Wie gravierend sind die Auswirkungen des Versorgungsmangels auf den Rest der Wirtschaft, weil Arbeitskräfte zuhause bleiben müssen, um Angehörige zu pflegen?

 

Mensen: Ich konzentriere mich darauf, meine Expertise im Pflegebereich einzubringen und überlasse solche wirtschaftlichen Bewertungen den entsprechenden Fachleuten. Es ist jedoch ein spannendes und relevantes Thema, das mich sehr interessiert – gerade weil es zeigt, wie eng Pflege und Wirtschaft miteinander verknüpft sind. Die Ergebnisse und Analysen aus diesem Bereich sind für uns alle von großem Wert.

 

Haben Sie Tipps für Unternehmen, wie sie mit dem Thema umgehen können?

 

Mensen: Ja, mein Tipp ist, das Thema so zu behandeln, wie alle Unternehmen mit pflegenden Angehörigen umgehen sollten: offen, unterstützend und mit einem Angebot an Hilfestellungen.

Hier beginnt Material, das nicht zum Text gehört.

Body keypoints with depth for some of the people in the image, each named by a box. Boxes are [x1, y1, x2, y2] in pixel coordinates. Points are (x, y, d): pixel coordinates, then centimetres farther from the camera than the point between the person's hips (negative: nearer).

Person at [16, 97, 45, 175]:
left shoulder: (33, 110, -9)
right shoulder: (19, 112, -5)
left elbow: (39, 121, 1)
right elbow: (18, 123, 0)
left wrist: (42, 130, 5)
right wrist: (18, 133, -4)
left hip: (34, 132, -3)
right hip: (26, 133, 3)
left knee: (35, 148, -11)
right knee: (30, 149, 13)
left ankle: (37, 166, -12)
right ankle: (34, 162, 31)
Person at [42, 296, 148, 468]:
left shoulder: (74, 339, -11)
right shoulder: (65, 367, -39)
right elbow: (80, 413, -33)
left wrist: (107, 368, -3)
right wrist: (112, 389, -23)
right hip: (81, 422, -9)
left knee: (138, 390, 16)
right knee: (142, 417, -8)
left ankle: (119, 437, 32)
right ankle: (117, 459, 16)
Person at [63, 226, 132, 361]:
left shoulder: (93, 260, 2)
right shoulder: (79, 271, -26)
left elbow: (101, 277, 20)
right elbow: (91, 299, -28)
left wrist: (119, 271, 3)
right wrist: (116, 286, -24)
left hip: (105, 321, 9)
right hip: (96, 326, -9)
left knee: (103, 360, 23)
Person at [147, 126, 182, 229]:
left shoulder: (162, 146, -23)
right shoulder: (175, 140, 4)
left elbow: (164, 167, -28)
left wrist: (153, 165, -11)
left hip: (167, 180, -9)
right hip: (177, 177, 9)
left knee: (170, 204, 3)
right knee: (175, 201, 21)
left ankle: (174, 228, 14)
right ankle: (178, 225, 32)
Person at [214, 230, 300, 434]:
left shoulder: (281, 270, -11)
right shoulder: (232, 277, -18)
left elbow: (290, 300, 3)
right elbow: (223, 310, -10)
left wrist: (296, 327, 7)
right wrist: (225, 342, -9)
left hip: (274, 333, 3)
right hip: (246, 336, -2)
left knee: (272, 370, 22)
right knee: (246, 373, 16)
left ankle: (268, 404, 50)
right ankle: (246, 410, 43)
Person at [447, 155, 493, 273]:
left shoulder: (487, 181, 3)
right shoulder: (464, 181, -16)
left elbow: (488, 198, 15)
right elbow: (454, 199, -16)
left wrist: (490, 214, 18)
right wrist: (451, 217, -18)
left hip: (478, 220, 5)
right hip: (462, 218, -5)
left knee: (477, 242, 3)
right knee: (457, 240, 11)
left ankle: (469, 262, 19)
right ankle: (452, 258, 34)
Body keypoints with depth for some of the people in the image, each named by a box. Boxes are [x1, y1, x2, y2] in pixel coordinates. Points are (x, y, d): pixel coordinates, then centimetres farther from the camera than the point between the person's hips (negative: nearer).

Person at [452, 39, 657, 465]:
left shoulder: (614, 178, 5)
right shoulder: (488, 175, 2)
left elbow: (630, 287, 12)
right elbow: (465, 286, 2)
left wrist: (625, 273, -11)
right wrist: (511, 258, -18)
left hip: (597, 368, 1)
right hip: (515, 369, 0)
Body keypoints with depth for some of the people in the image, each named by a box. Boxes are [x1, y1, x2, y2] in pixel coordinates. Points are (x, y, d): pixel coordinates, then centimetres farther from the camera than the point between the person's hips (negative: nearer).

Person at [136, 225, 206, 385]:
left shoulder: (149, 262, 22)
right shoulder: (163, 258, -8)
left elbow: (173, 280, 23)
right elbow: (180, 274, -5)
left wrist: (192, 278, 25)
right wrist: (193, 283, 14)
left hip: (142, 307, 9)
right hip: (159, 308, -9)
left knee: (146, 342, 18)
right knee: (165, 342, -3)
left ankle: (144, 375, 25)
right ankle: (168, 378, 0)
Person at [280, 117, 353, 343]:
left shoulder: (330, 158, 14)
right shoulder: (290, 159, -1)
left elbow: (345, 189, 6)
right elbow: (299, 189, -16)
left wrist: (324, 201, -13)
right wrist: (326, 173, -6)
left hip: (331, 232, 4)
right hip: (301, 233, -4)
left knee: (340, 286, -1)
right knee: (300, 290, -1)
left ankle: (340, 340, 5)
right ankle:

Ein empathisches und flexibles Arbeitsumfeld, das Mitarbeitende bei ihrer Pflegeverantwortung unterstützt, kann einen großen Unterschied machen – sowohl für die Mitarbeitenden als auch für den Betrieb.

 

Gibt es sonst etwas, das wir ansprechen sollten?

 

Mensen: Ja, ich denke, es ist wichtig, über die Schwierigkeiten bei der Refinanzierung von Leistungen gegenüber Kassen sowie die Verhandlungen mit Landkreisen, Städten und Heimaufsichten zu sprechen. Oft entsteht ein Gefühl des Gegeneinanders, das wertvolle Zeit und Ressourcen verschwendet. Statt Schuldige zu suchen, sollten wir offen über die Zwänge aller Beteiligten sprechen und gemeinsam Lösungen entwickeln. Zuhören, Verständnis zeigen und gemeinsam handeln – das wäre ein wichtiger Schritt zur Veränderung.

 

In wirtschaftlich schwierigen Zeiten fragen wir uns, was Deutschland in Zukunft prägen kann. Ich sehe im Thema Gesundheit eine Chance: Wenn wir zusammenarbeiten und das System neu denken, könnte das Gesundheitswesen sogar über die Grenzen hinaus einen positiven Beitrag leisten. „Return of Social Invest“ ist dabei meine Vision – die Kraft der Zusammenarbeit für nachhaltige Veränderungen.